(Structured page parsing data)
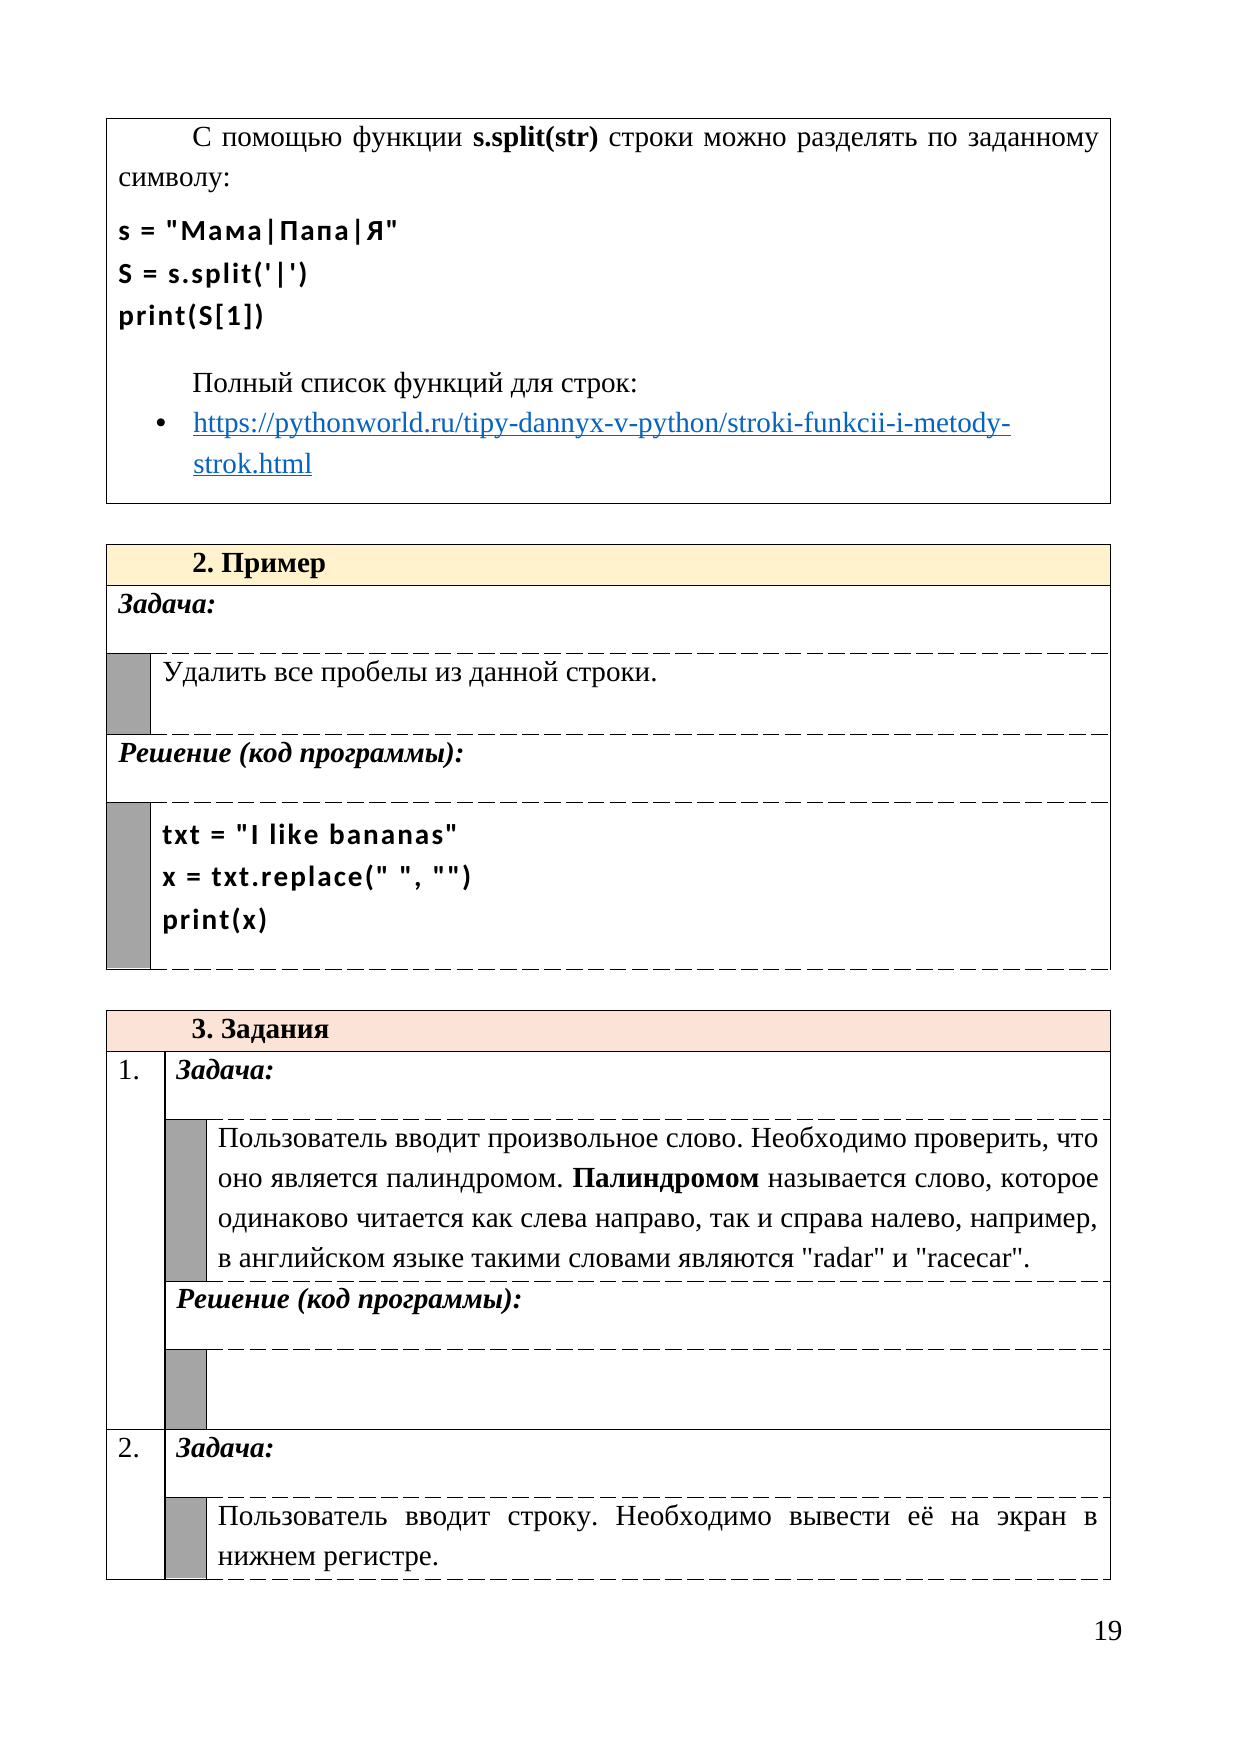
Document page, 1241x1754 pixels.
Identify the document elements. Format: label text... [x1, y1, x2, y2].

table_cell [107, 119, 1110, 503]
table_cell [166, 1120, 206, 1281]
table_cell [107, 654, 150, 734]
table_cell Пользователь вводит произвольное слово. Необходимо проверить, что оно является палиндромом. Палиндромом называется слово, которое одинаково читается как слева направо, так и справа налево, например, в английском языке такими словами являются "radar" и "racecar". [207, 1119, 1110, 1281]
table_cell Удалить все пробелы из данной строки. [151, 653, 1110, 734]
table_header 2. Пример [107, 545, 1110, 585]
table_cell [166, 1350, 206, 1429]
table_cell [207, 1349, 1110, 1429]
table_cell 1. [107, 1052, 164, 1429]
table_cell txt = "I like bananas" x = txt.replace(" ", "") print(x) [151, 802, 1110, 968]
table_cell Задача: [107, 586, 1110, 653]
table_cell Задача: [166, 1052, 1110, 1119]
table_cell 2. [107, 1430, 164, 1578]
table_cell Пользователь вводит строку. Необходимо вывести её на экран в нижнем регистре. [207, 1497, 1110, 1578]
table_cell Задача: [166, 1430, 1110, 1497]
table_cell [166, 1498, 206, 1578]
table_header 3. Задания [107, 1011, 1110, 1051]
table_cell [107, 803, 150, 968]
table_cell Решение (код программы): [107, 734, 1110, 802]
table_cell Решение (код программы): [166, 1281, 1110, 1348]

## What you need to do
Write out the records above exactly. Pictures do not belong in the copy.

## Written answer
Document page, 1241x1754 pixels.
Identify the document elements. Format: label text... [x1, y1, x2, y2].

table_cell [107, 119, 1110, 503]
table_cell [166, 1120, 206, 1281]
table_cell [107, 654, 150, 734]
table_cell Пользователь вводит произвольное слово. Необходимо проверить, что оно является палиндромом. Палиндромом называется слово, которое одинаково читается как слева направо, так и справа налево, например, в английском языке такими словами являются "radar" и "racecar". [207, 1119, 1110, 1281]
table_cell Удалить все пробелы из данной строки. [151, 653, 1110, 734]
table_header 2. Пример [107, 545, 1110, 585]
table_cell [166, 1350, 206, 1429]
table_cell [207, 1349, 1110, 1429]
table_cell 1. [107, 1052, 164, 1429]
table_cell txt = "I like bananas" x = txt.replace(" ", "") print(x) [151, 802, 1110, 968]
table_cell Задача: [107, 586, 1110, 653]
table_cell Задача: [166, 1052, 1110, 1119]
table_cell 2. [107, 1430, 164, 1578]
table_cell Пользователь вводит строку. Необходимо вывести её на экран в нижнем регистре. [207, 1497, 1110, 1578]
table_cell Задача: [166, 1430, 1110, 1497]
table_cell [166, 1498, 206, 1578]
table_header 3. Задания [107, 1011, 1110, 1051]
table_cell [107, 803, 150, 968]
table_cell Решение (код программы): [107, 734, 1110, 802]
table_cell Решение (код программы): [166, 1281, 1110, 1348]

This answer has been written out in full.